# Pirates of North Court - 2010



## IMU (Apr 8, 2009)

Been fighting the weather like a lot of people. I've not setup much (and some I set up just to take pictures and took back down) and the breezy winds are supposed to hit Friday! 



















I expect the mast to either be blown over & broken during the high winds or I take it down tonight ... not sure yet.



















Because of the rains yesterday, I set this up just for pictures before I moved it back inside (yes it has twinkle lights inside).


----------



## Hauntiholik (May 17, 2006)

Wow. The lighting is fantastic!


----------



## Spooky1 (Aug 25, 2008)

The ship looks ghostly, and the pirate booty looks great! I love the lighting.


----------



## RoxyBlue (Oct 6, 2008)

Here's to a calm day Sunday so folks will be able to see all the gorgeous props you've put so much heart and effort into!


----------



## fick209 (Aug 31, 2009)

Good luck with your weather IMU! The ship and the treasure chest scene are wonderful, excellent job with the lighting! Look forward to seeing more pics!


----------



## jdubbya (Nov 6, 2005)

It's beautiful! Wishing you calm seas on Sunday!


----------



## debbie5 (Mar 2, 2007)

- _DATASET ENTRIES_
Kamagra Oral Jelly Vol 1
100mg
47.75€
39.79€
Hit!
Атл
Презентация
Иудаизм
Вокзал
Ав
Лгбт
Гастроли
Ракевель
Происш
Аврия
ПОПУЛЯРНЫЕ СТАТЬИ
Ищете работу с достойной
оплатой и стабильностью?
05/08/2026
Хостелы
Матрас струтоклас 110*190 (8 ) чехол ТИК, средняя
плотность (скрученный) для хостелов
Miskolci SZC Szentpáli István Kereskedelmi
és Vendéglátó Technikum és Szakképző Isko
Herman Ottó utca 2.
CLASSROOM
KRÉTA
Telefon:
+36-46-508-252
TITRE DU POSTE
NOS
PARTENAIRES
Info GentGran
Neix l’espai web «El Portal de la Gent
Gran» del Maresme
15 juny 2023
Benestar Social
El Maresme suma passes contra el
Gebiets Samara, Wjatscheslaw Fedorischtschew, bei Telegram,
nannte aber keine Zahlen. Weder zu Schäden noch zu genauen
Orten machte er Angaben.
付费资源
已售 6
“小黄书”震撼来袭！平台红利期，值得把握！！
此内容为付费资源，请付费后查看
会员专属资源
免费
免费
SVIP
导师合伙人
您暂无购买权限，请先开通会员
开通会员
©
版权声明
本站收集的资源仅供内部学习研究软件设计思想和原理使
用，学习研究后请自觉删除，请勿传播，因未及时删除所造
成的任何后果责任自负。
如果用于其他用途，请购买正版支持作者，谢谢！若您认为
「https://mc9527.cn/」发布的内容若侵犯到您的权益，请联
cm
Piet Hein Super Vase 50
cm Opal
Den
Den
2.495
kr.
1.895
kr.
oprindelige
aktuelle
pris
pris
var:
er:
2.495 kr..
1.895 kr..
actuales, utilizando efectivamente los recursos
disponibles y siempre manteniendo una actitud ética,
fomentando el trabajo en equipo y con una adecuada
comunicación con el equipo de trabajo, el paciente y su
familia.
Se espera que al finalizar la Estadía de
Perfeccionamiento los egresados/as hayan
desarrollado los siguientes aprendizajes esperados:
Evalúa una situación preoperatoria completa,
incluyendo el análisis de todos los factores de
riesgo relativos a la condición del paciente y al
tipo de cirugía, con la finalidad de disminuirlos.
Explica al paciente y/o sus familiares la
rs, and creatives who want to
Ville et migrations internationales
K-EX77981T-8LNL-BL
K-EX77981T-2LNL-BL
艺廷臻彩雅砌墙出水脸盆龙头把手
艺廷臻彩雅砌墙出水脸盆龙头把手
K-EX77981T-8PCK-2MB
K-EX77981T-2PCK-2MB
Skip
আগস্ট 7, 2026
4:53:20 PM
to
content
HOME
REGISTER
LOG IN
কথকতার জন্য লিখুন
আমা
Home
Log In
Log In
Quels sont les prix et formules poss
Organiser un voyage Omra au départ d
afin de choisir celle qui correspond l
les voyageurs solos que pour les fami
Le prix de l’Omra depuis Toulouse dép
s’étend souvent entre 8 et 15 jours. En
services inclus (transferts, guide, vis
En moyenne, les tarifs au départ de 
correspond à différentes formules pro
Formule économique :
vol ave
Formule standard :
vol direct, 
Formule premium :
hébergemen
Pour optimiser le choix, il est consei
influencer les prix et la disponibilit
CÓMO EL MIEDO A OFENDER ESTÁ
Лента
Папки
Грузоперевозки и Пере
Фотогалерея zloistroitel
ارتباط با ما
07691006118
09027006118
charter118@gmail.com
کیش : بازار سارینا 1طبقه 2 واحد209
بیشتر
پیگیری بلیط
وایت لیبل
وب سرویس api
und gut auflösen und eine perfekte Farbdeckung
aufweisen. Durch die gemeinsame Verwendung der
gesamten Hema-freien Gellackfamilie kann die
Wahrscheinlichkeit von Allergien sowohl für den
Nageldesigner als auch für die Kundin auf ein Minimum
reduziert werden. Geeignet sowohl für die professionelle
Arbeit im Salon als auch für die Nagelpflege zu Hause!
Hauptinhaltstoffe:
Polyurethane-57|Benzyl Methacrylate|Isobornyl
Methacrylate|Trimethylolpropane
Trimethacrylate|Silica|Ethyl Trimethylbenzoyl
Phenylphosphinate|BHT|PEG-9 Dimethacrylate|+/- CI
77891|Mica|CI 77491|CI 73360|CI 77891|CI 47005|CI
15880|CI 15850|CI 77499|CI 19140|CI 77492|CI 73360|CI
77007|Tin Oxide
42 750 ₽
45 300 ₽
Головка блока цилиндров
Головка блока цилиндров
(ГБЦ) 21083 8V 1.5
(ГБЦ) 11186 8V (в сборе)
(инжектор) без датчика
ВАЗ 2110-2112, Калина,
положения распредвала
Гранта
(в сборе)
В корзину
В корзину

- _WHAT YOU NEED TO DO_
Extend the Pirates of North Court forum thread from its final line.

- _EXERCISE RESPONSE_
I LOVE the twinkle lights in the chest!


----------



## Dark Angel 27 (Sep 11, 2008)

debbie5 said:


> I LOVE the twinkle lights in the chest!


i second that! they look awesome!

may the winds be calm and the sailing smooth!


----------



## madmomma (Jul 1, 2009)

What a great set up! The lighting is perfect. Hope the weather cooperates so all TOTs get to enjoy!


----------



## MildAvaholic (Aug 11, 2009)

Looks awesome! Love the look of the ships mast.


----------



## pyro (Oct 7, 2006)

wow looks awesome love some day pics


----------



## halloween71 (Aug 9, 2007)

Love it!!


----------



## Peyjenk (Oct 26, 2010)

This is brilliant. I love love love the twinkle lights in the treasure chest. And the lighting on the ship is spectacular, too.

Is that a knife sticking out of the skeleton's ribs?


----------



## IMU (Apr 8, 2009)

*Update*

Well, last night (Oct. 30th) was the community TOT night. A rough estimate of visitors was poor ... about 150 in 2 hours (we had 110 in 1 hour last year and it was horrible weather). A good number of our neighbors didn't know it was changed so the HOA didn't do their job very well. We did tell people we would be out on Halloween night if they wanted to stop back again and visit!

The other thing, which was a BIG surprise to us ... the photo-op guy was NOT a big hit. Only 1 kid wanted their picture taken with him! So, my 6 1/2 months of labor went unappreciated. We barely had anybody bring a camera or camera phone with them.

I decided to dress up for this year and I managed to scare about 12 kids. I didn't go for any scares, just walked up and down the driveway keeping an eye on my props & the visitors. All my "mechanical" props worked the entire night but some of my little LED lights didn't stay lit for the 2 hours I needed.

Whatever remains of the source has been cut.